Index Coop (https://twitter.com/indexcoop) are working on a Diversified Staked ETH index token that would include the most prominent liquid staking derivatives - rETH, stETH, sETH2 - with weightings that favor # of node operators and distribution of stake across node operators:
Stakewise sETH2 - 26.67%
Rocket Pool rETH - 44.11%
Lido stETH - 29.62%
A thorough overview of this index token product will be shared within a week, with an early October launch targeted. They wanted to see if we have any appetite for providing RPL incentives at launch. The other two protocols will probably contribute, but it’s an all-or-nothing situation because no one protocol would want to subsidize liquidity for another protocol.
Of course this is perfect timing since we will shortly have confirmation on the three liquidity-related votes.
It is great to see that Index Coop have chosen to weight their Diversified Staked ETH index in a way that favours decentralisation of nodes.

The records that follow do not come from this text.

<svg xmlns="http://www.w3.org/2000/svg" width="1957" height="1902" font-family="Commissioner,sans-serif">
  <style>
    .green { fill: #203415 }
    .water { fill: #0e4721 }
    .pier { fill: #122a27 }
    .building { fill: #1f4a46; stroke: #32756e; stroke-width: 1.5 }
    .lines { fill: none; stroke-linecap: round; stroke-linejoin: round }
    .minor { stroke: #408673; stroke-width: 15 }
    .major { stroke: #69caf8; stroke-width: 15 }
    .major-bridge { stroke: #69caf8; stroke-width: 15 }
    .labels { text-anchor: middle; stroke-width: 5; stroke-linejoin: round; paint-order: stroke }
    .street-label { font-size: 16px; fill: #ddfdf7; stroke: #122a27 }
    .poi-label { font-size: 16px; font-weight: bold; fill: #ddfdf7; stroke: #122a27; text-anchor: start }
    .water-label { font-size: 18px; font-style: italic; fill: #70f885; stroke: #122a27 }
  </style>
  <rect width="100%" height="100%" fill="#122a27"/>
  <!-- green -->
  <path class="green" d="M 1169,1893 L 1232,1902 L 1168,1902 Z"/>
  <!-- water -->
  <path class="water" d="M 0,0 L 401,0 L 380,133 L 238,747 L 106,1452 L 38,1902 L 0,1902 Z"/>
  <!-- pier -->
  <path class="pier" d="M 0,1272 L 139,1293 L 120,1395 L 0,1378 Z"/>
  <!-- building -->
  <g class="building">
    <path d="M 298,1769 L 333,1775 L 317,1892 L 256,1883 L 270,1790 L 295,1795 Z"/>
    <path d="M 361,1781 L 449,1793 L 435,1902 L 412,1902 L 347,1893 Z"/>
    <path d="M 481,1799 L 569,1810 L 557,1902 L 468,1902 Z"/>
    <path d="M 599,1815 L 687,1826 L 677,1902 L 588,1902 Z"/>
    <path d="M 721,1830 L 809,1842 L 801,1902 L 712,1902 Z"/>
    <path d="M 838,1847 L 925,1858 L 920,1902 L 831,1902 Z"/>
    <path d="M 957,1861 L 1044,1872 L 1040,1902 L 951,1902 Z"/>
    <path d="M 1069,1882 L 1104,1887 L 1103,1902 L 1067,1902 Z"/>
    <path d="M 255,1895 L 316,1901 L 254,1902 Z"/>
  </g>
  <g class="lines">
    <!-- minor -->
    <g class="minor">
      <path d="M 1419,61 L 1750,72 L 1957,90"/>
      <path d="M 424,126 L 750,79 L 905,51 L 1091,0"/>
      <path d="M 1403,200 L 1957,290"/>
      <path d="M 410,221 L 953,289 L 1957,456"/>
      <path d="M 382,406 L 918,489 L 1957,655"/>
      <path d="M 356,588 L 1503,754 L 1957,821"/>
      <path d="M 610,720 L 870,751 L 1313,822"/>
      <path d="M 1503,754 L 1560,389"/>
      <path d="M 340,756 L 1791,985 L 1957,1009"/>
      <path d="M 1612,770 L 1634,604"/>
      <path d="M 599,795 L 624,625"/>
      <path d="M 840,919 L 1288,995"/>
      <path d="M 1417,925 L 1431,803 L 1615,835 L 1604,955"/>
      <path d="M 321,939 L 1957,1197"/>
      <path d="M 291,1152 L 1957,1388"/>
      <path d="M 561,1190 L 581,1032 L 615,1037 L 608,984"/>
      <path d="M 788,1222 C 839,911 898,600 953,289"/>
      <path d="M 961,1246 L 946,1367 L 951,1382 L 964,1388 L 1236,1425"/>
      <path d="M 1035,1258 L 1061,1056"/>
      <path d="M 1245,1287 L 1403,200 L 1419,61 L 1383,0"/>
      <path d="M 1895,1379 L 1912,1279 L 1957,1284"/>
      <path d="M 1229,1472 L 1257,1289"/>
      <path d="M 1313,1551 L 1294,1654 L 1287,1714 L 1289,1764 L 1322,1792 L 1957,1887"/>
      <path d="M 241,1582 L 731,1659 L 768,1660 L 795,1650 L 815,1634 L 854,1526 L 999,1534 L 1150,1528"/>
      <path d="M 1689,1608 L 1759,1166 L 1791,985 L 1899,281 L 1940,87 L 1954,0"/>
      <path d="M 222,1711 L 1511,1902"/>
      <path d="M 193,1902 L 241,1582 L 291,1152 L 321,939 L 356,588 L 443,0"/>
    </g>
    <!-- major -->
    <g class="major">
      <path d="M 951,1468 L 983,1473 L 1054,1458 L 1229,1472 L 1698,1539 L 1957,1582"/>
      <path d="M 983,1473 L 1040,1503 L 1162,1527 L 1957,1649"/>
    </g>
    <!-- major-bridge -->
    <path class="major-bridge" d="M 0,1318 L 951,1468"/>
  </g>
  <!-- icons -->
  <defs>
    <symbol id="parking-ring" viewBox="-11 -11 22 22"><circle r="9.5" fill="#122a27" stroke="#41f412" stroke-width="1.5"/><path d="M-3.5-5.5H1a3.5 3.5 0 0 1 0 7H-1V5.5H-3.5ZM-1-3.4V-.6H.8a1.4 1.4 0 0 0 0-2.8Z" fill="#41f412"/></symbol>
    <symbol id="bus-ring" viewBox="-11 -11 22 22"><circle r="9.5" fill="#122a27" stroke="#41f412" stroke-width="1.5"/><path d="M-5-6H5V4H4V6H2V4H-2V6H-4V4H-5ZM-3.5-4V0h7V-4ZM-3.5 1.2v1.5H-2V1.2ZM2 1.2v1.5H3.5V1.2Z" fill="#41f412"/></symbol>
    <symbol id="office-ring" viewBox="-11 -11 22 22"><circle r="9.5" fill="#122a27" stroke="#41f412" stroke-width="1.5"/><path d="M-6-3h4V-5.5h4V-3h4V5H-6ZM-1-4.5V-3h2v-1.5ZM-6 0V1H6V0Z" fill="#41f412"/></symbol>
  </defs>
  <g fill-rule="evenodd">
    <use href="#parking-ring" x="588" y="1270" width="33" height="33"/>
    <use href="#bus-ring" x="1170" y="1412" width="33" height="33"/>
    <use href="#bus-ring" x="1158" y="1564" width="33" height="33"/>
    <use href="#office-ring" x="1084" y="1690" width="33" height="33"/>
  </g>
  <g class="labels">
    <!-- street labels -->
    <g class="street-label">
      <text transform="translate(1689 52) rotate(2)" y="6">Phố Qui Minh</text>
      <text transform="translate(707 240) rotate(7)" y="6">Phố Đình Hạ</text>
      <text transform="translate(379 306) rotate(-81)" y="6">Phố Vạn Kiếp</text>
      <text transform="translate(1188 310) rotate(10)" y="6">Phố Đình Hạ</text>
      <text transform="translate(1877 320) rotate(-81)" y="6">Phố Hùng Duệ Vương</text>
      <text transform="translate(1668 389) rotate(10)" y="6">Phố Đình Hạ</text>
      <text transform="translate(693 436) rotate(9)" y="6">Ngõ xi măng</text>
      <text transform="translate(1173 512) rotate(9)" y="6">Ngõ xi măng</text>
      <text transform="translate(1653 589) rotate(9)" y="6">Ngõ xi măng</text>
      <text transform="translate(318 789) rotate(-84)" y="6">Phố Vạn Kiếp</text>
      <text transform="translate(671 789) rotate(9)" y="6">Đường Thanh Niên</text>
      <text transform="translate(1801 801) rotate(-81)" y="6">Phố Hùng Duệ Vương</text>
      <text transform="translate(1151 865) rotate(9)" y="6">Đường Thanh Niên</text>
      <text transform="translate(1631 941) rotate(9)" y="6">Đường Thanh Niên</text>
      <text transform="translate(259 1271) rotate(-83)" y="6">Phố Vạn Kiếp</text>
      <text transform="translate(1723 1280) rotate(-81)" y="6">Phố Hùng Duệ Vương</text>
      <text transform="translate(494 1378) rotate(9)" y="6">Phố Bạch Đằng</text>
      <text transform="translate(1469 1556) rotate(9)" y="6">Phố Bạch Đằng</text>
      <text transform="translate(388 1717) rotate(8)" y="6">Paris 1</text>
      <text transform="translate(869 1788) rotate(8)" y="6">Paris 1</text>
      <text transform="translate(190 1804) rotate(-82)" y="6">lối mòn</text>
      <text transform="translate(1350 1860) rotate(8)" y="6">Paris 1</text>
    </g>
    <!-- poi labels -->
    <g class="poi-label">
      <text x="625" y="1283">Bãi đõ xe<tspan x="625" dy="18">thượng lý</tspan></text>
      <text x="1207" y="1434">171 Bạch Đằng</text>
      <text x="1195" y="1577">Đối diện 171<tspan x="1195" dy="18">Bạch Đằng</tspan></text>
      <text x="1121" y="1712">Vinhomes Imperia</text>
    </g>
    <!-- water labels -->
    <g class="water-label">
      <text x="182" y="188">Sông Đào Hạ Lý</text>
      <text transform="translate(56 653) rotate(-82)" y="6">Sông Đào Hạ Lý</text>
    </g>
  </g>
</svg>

Considering this favourable weighting to Rocketpool we should certainly promote the index after it’s launch through our communication channels.
However we have very limited funds compared to the other mentioned protocols from which to offer incentives.
Our priority has to be to focus those limited funds in the most effective manner to maximise rETH/ETH liquidity, especially ETH side liquidity in order to facilitate the unstaking of rETH at a fair rate.
I believe offering incentives for a diversified basket of staked ETH derivatives at this point in time would be an inefficient way to do this.
There is also the small but notable contagion factor of tying a segment of our relatively low liquidity to the other liquid staking derivatives.